I always think of Mercedes Sosa’s song that says: “Uno vuelve siempre a los viejos sitios donde amó la vida” (“We always return to the old places where we loved life”). And every time I hear it, I feel it is profoundly true. We return in memories, in dreams, in places, in old hobbies… anywhere we rediscover the happiness of a forgotten version of ourselves. And then, as Mercedes also says, we understand how absent the things we love have been.
Something like that happened to me last year. My Dodo bought me a digital piano for Christmas. We had talked about it many times, always hesitating: money, time, living in an apartment with neighbours. But one day she decided, and the piano arrived at the house.
That moment brought me back to my very first keyboard: a Yamaha PSS-130, tiny, 2.5 octaves, just a few sounds. And suddenly, returning to the present, there was this new 88-key monster in our office (also a Yamaha). More than ten years had passed since I last studied piano or music. How was I supposed to tame the beast again?

And why did this matter so much to me? Because music has always been part of my life. On my father’s side, everyone is a musician. They may be doctors or teachers, but they are musicians all the same. Dad and his siblings all play instruments. Dad plays violin, piano, and cuatro by himself. My uncle plays the cello, and my aunt, who passed away many years ago, sang and played the cuatro.
For Dad, kids needed extracurricular activities; staying home after school was not an option. That’s how he had been raised. And my mom was the one who made it all possible, driving us to every music class with endless patience.
Every Thursday, I had theory music classes: solfège, ear training, music history, and basic harmony. None of it really clicked for me back then. I knew how to read music, and for me, that felt like enough. Saturdays were piano lessons with my teacher, and that, unlike everything else, I loved.
I practiced on an old family pianola. A very old one, the kind that needed expensive tuning every year. But it followed me through all my piano-learning years, ever since I was nine.
Was I a prodigy destined for an orchestra? I don’t believe. But I didn’t care either. I was learning and moving forward. The instrument gave meaning to everything I learned in theory classes. And that was enough for many years.
Then university arrived. I moved to the capital, and a piano is not exactly portable. I tried to play on the choir-room pianos or in the auditorium in my faculty, but I gradually stopped going to lessons. I couldn’t attend the music school in my hometown anymore, and life filled up with new projects. Music became just a hobby, something like: “Yeah, I know how to play piano,” said casually in some random conversation.
So when Dodo brought home the new piano, I felt something open again. I didn’t want to become a prodigious pianist or change my life for a new dream (and I am pleased with my current life). I wanted just to pick up where I left off… and this time, with real attention.
I contacted my lifelong piano teacher, and we started weekly online lessons in January. We met again after so many years, doing scales, Venezuelan pieces, and Czerny studies.
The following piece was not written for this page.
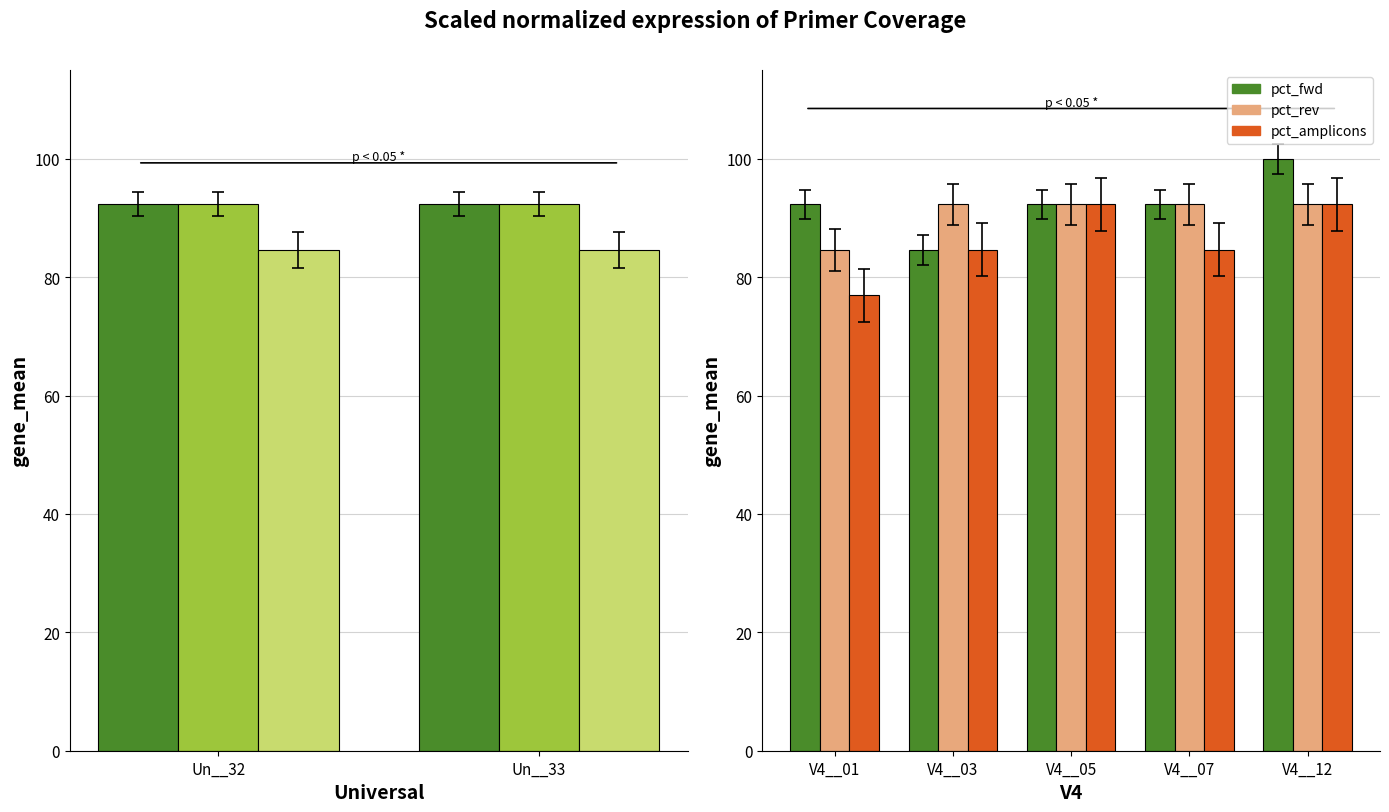

List the series in order of their overall mean, lowest first.

pct_amplicons, pct_rev, pct_fwd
I also reached out to a good musician friend to finally learn harmony and intervals properly, and to work on all the gaps I had left untouched.
And with each lesson, with all the patience that comes from being an adult who truly wants this and is willing to make space for it in her routine, I rediscovered how much I loved Venezuelan music on the piano, how rewarding it is to tackle all the exercises, and how beautiful romantic music on the piano is. I learned how fun it was to compose a little, even if it was just a few measures, or even a bit of modern counterpoint.
And I found myself learning again about all those great minds: Bach, Czerny, Vicente Torrealba, Soto, Palestrina… And through all of this, something became very clear to me: there is always time. Even many, many years later.
After a year, the piano has become that old friend again, the one you return to after a long day of work in Versailles, or that visit you on a quiet Sunday afternoon in Beaugency. And as Mercedes said, I understand that love is simple… and how sad it feels to know that I let time devour something so simple.